The data collection practices in question are by no means relegated to the dark corners of the Internet, either. Data privacy advocates filed a formal complaint last month against McDonald's in relation to a website campaign which allowed kids to upload pictures of themselves in order to "star in a music video," according to the Times. Perhaps more concerning was the fact that these images were stored in publicly accessible directories.
An independent analysis conducted by staff reporters also revealed that websites managed by Disney and Nickelodeon each utilized at least a half dozen separate tracking tools, including partnerships with prominent analytics companies specializing in the segmentation of audiences for advertisers.
According to TechNewsWorld, a number of the proposed COPPA amendments are aimed at getting parents more involved in the equation. For example, website operators could obtain consent by having parents supply a form of government-issued identification, such as a partial Social Security number, to confirm that they have authorized their child's online activities.
Websites may also start collecting parents' contact information for the purpose of delivering relevant updates regarding the online services their son or daughter is subscribing to or how data collection practices are evolving. According to TechNewsWorld, there would also be clauses to ensure none of the information supplied by parents would be used for anything other than regulating their kid's online activities.
According to Multichannel News, the FTC has also taken under advisement a new framework which would make it easier for websites to differentiate between website visitors so that content meant primarily for families and adults would not be subject to all of the rules relating to users under the age of 13.
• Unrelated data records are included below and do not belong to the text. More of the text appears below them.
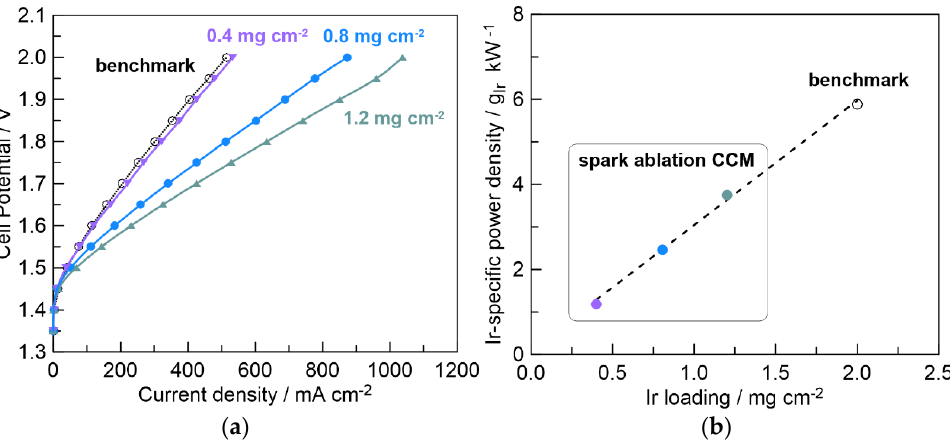
Figure 2. ( a ) Polarization curves at 60 °C obtained with various Ir loadings at the spark-ablation anode-coated CCMs and the commercial CCM (benchmark, 2 mg IrRuO x cm −2 ). In all cases, Pt-carbon cloth cathodes (4 mg cm −2 ) were mechanically attached to the opposite side of the Nafion membranes. ( b ) Ir-specific power density (calculated at 200 mA cm −2 ) as function of Ir content for benchmark and spark-ablation CCMs.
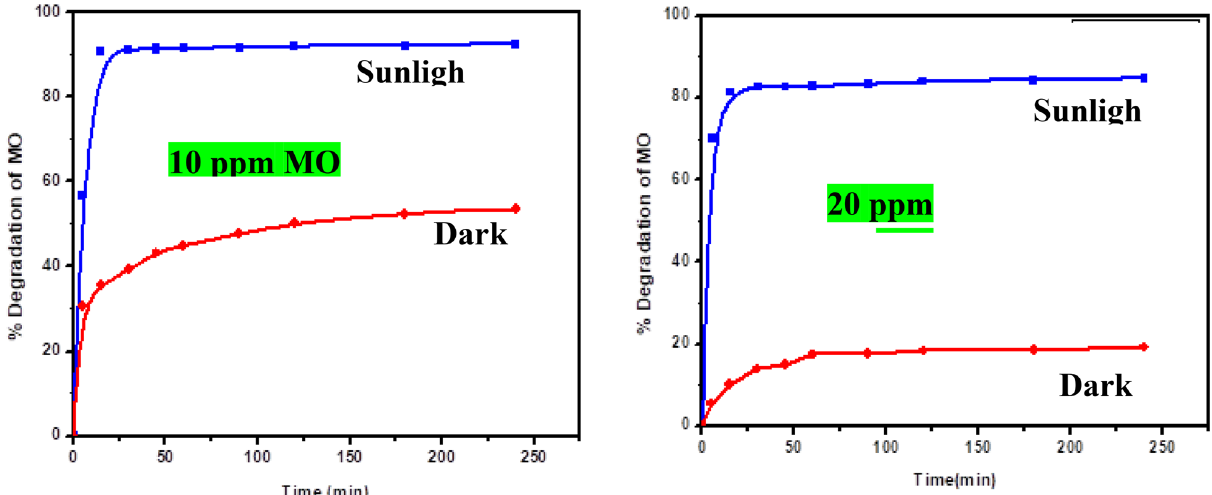
Figure 15. influence of the sunlight irradiations on the degradation efficiency for MO [10 and 20 ppm, respectively] over Zn–Fe LDH at different irradiation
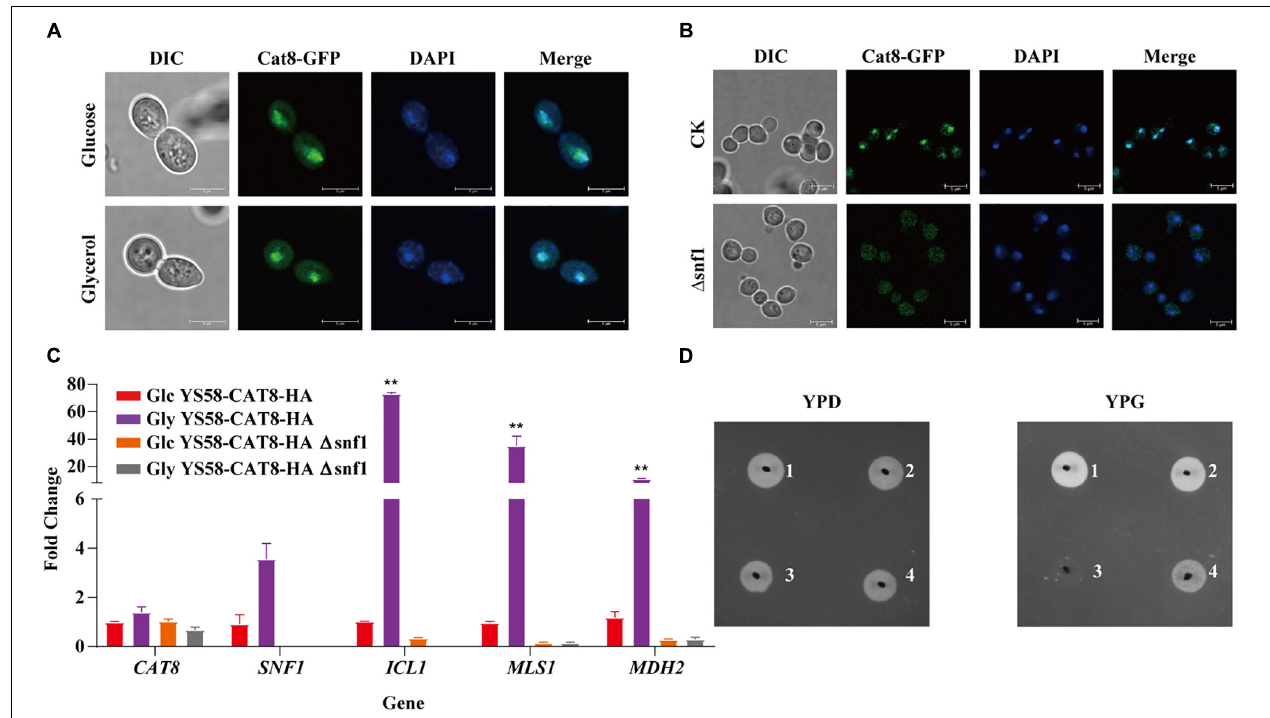
FIGURE 2 | Cat8 intracellular localization and transcriptional regulatory activity in response to different carbon sources. (A) Cat8 intracellular localization under glucose or glycerol condition. (B) Effect of Snf1 on Cat8 subcellular localization under glycerol condition. For (A,B) , the white bar represents 5 µ m. (C) Transcriptional levels of genes CAT8 , SNF1 , ICL1 , MLS1 , and MDH2 normalized to ACT1 . (D) Growth assay to indicate the effect of Snf1 deletion and Cat8 overexpression, YS58-HA (1), YS58-CAT8-HA (2), YS58-HA (cid:49) snf1 (3), and YS58-CAT8-HA (cid:49) snf1 (4). Data shown are mean values ± SDs of triplicates. Statistical difference was determined by two-tailed Student’s t -test, ** p <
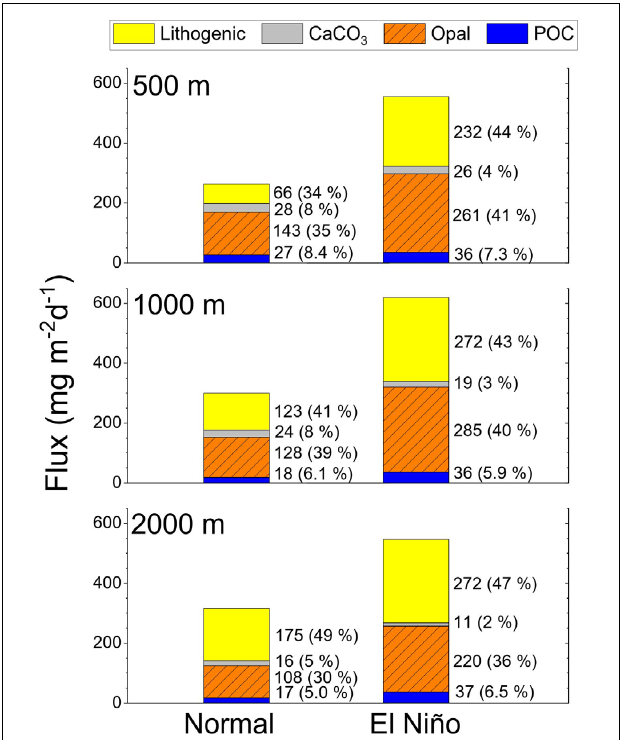
FIGURE 5 | Stacked bar plots of the biogenic and lithogenic material fluxes at the three sampling depths for the normal (non-EN) and EN periods (see Table 1 for delineation of these periods). The proportions (as%) of each component are included (in parentheses). Note that the height of the stacked bar is not exactly equal to the total particle flux.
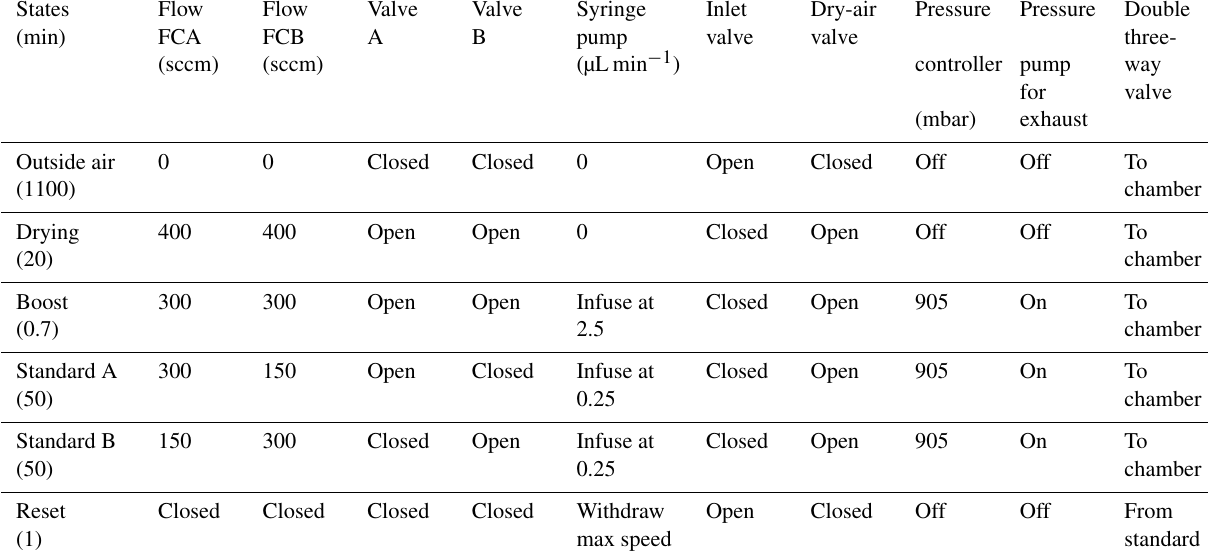
Figure 3. Allan deviation over 4h for different humidity levels (black, 1080ppmv; dark blue, 770ppmv; green, 400ppmv; pink, 320ppmv; yellow and light blue, 170ppmv) for humidity (a) , δ 18 O (b) and δ D (c) . Table 1. Typical routine sequence of measurements and calibration for two standards A and B at 1000ppmv for a measurement site located at sea level. No mixing occurs between standards A and B during steps “Standard A” and “Standard B” (see Supplement). Note that the humidity-isotopes mode and the expert mode can also be included in the valve sequencer but are not used in a daily calibration routine.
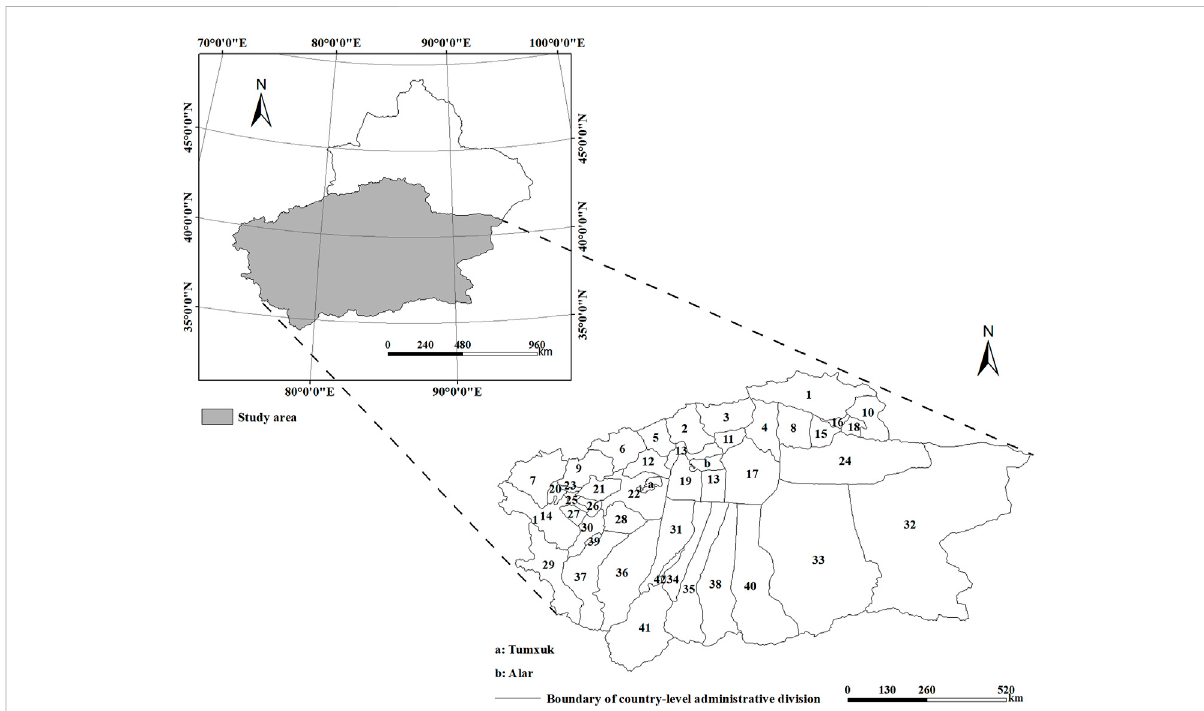
FIGURE 1 Locationofstudyarea.Note: 1.HejingCounty;2.Wensu(Onsu)County;3.Baicheng(Bay)County;4.KuqaCounty;5.Wushi (Uqturpan)County; 6.AkqiCounty; 7.Wuqia(Ulugqat) County;8.Luntai(Bugur) County; 9.ArtuxCity;10.HoxudCounty;11.Xinhe(Toksu)County; 12.KalpinCounty;13. AksuCity; 14.AktoCounty;15.KorlaCity;16.YanjiHuiAutonomous County;17. XayarCounty;18.Bohu(Bagrax)County;19.AwatCounty;20.Shufu County; 21. Jiashi (Payzawat) County; 22. Bachu (Maralbexi) County; 23.Kashi (Kaxgar) City; 24. Yuli (Lopnur) County; 25. Shule County; 26. YopurgaCounty;27.YengisarCounty; 28.MarkitCounty;29. TaxkorganTajikAutonomousCounty;30.Shache(Yarkant)County;31.Moyu (Karakax) County; 32. Ruoqiang (Qarkilik) County; 33. Qiemo (Qarqan) County; 34. Lop County; 35. Qira County; 36. Pishan (Guma) County; 37. Yecheng (Kagilik) County; 38. Yutian (Keriya) County; 39. Zepu (Poskan) County; 40. Minfeng (Niya) County; 41. Hotan County; and 42. Hotan City. The study area does not include territorial country-level cities (a,b)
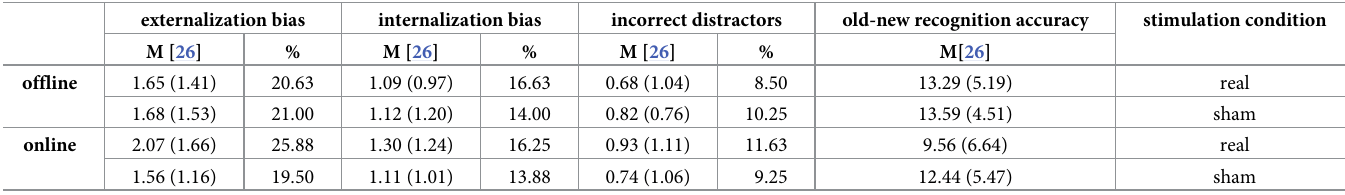
Table 3. Means and standard deviations of absolute errors as well as means of the error rates in percent in the Hear-Imagine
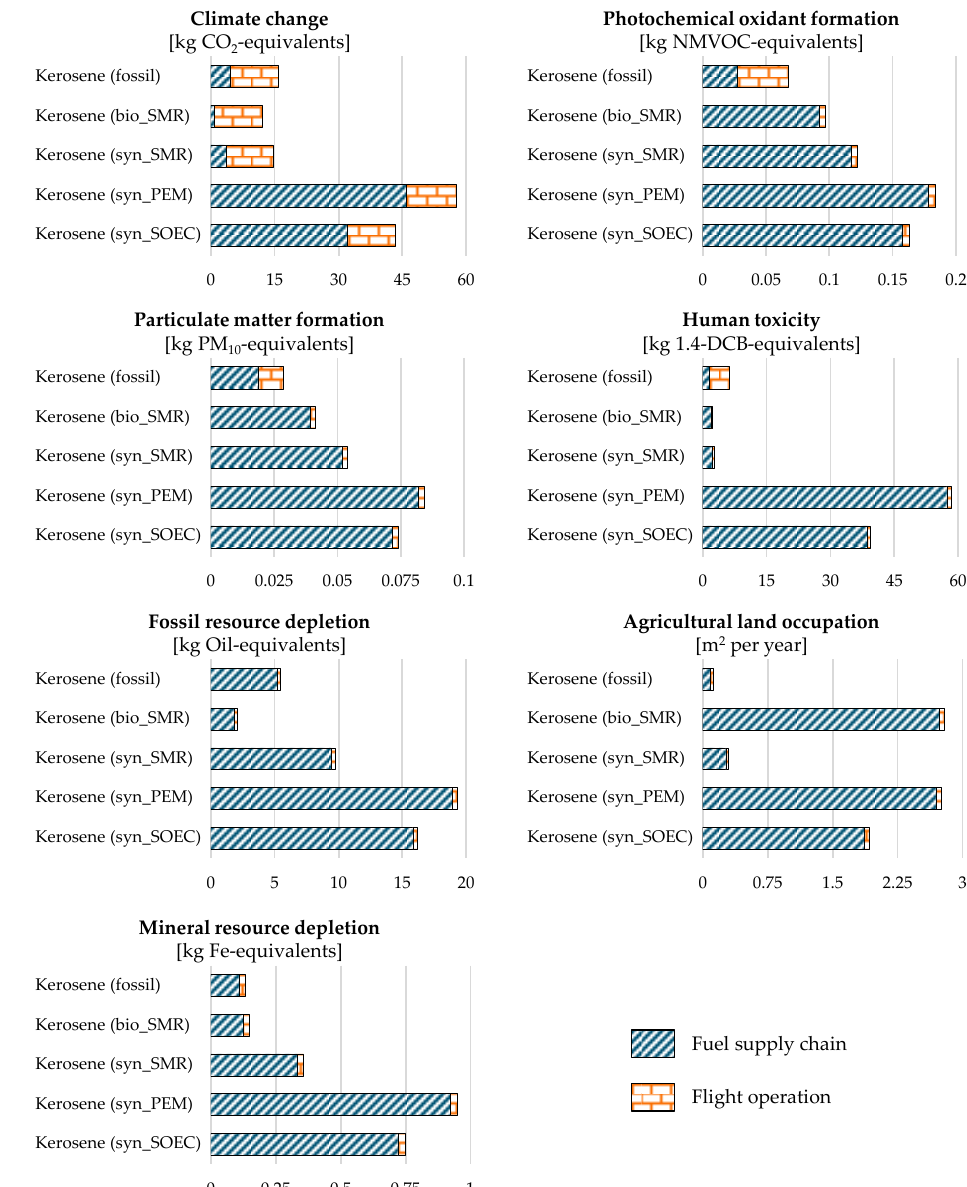
Figure 4. Comparison of environmental impacts per 100 pkm for SAFs and fossil kerosene and a breakdown of the impact scores regarding the fuel supply chain and flight operation.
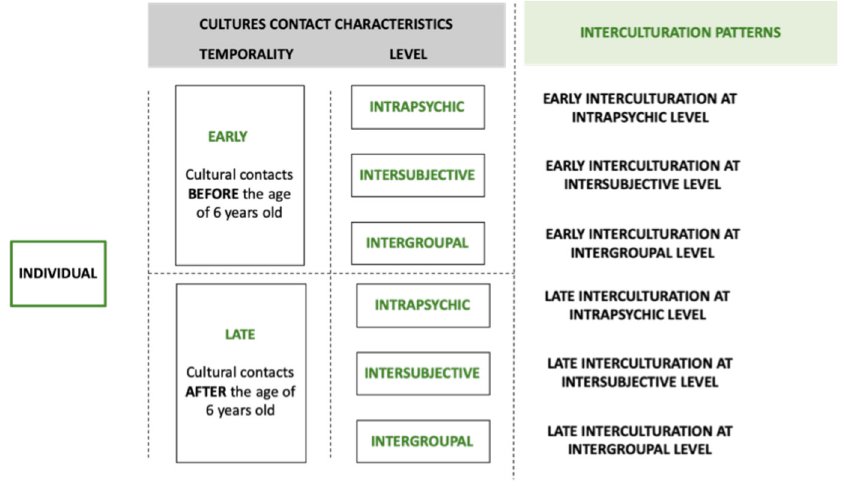
Figure 1. Interculturation patterns according to temporality and the level of contact between cul- tures.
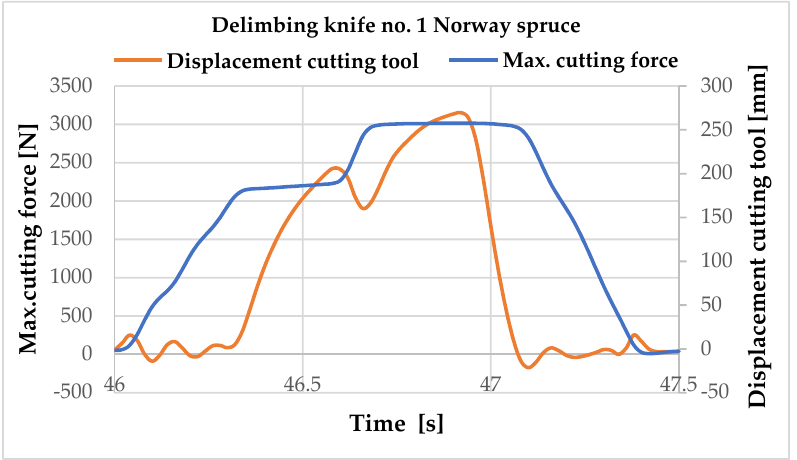
Figure 6. The course of experimental measurement of delimbing—delimbing knife No.1.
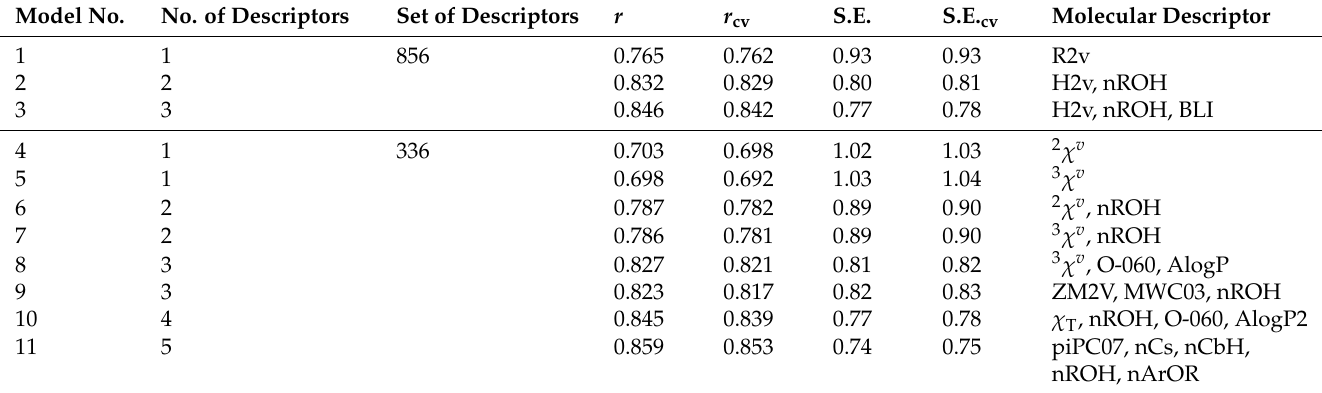
Table 1. Statistical parameters of the best QSAR models using the set of 857 and 336 descriptors for 289 compounds.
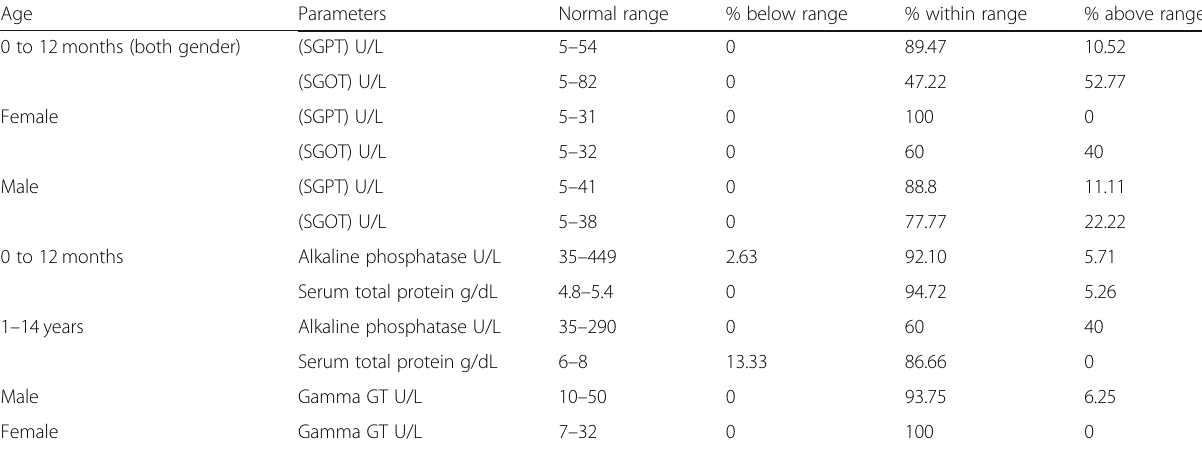
Table 3 Liver function analysis in study population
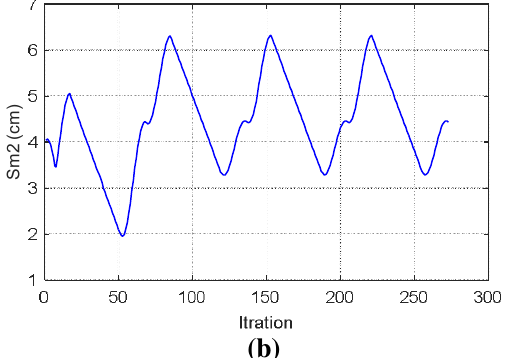
Fig. 13. Showing (a) Leg 2 in swinging phase. (b) The stability margin (cm) when leg2 is swing. vw C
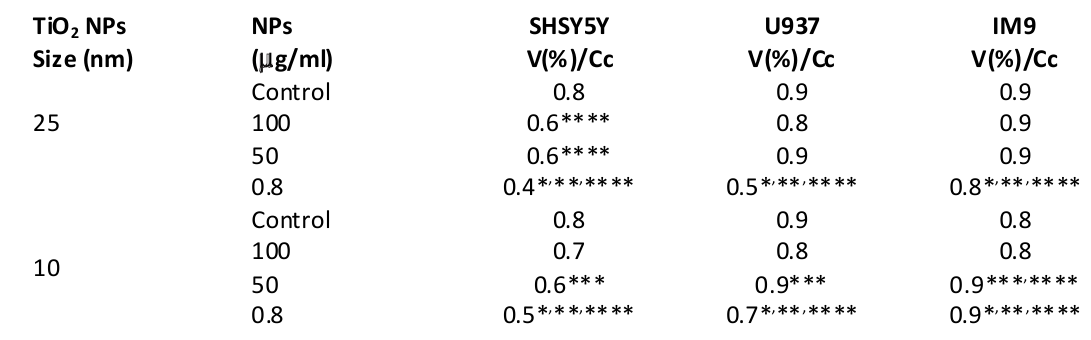
Table 2.: Metabolic activities of SHSY5Y, U937 and IM9 cell lines are indicated by cell viability percentile per cell for three different concentrations of 25 nm and 10 nm TiO bation period.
Finally, the FTC plans to revise some of its more technical definitions to reflect how websites are using the data they collect. For instance, some of the elementary information gathered automatically to inform and support the basic end-user experience and may not need to be subjected to the same level of oversight.
When the FTC opened the floor to public debate late last month, there was no shortage of opinions submitted. One of the more substantial responses came from a group of more than a dozen consumer data protection and child advocacy organizations led by the Center for Digital Democracy (CDD), Privacy Rights Clearinghouse and the American Academy of Child and Adolescent Psychiatry.
"[We] generally support the [FTC's] revised proposals, including the [FTC's] proposed definition of 'personal information' to include persistent identifiers used for functions other than or in addition to support for the internal operations of the website or online service," the group stated in its collective response. "We … do not support the newly revised proposal to redefine 'support for internal operations,' because the newly proposed definition would create a large loophole that could allow operators to engage in behavioral advertising to children."
The CDD-led group also sought additional clarification on how third-party players, such as ad networks and plug-in providers, will be held accountable for their role in the facilitation of data collection efforts targeting younger audiences.
At the other end of the spectrum, several prominent tech firms were focusing on the age-old debate between innovation and regulation, suggesting that the FTC's renewed vigor could have unintended consequences for technological progression across the country. According to Multichannel News, the National Cable and Telecommunications Association and Motion Picture Association of America argued that the current COPPA statutes have been largely effective and that the perceived benefits of extending the "regulatory regime" do not outweigh the adverse impact it could have on the quality and viability of content producers are able to provide.
Additionally, the groups insisted that expanding the definition of personal information to include persistent identifiers such as IP addresses could greatly inhibit the ability to distribute content across multiple devices and platforms – a fundamental value proposition for today's website operators.